E assim foi, quando abri os olhos a vi saindo, bem quietinha, virou a cabecinha, olhou pra gente e ficou lá. Só depois chorou, mas bem do jeitinho dela. Eu pensei: “nossa, ela já nasceu de olhos abertos”. Senti vários beijos de Ruy, chorando em meu ombro me dizendo que ela nasceu e que se parecia com ele. Todos choraram, menos eu. Eu ficava só olhando para ela e muito incomodada com as dores ainda. Depois que limparam o nariz e boquinha dela me deram ela, ainda com o cordão pulsando, e ela veio direto para o meu peito. Havia muita energia no ar, em todos, foi um nascimento comungado, coletivo, esperado, vivenciado e amado por todos os seres que estavam em sintonia com aquele momento, aquela casa.
Depois disso os procedimentos normais de limpeza e sutura, e muita produção de sucos, sopas porque eu fiquei com uma sede absurda.

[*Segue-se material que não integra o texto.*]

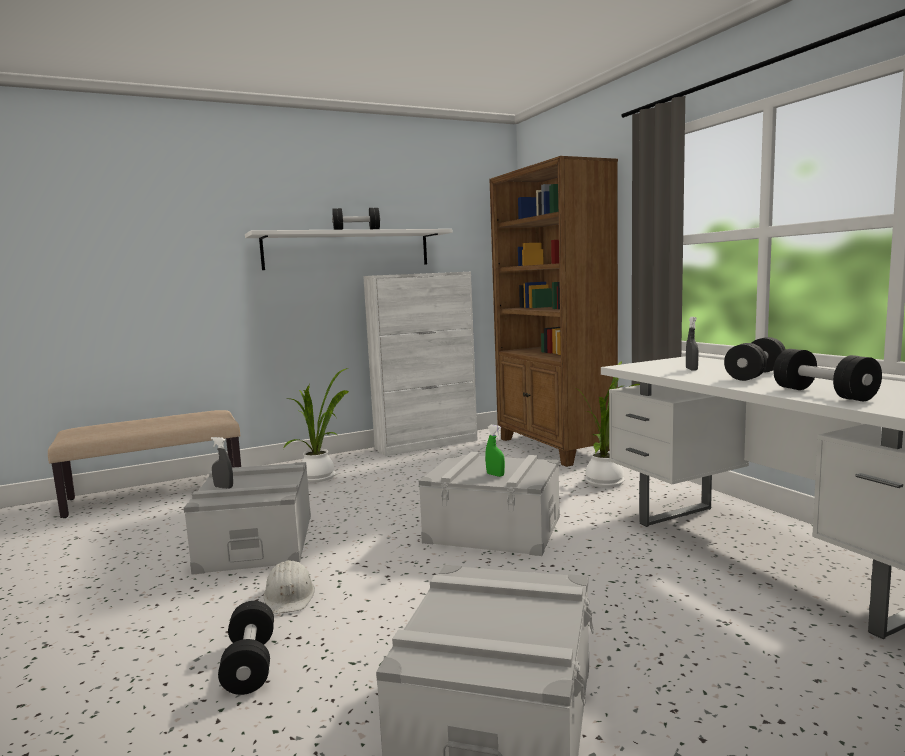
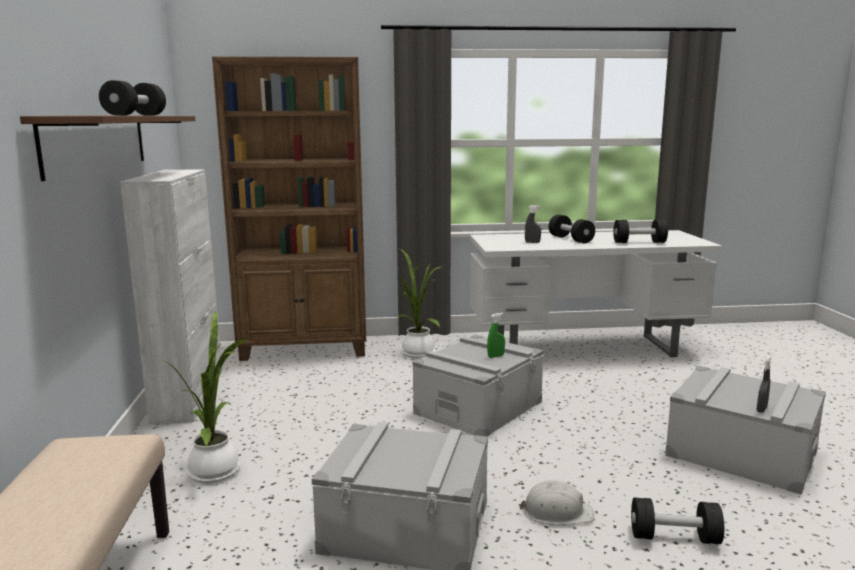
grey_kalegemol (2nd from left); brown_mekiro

Fiquei tonta, mole, exausta, mas com um sentimento de plenitude, leveza, bem estar, felicidade, emponderamento. A minha felicidade e gratidão a Deus eram do tamanho do mundo, cabia todo o mundo dentro dela. E descobri que quando uma mulher dá à luz, não nasce apenas um bebê, nasce uma nova mulher, uma nova pessoa.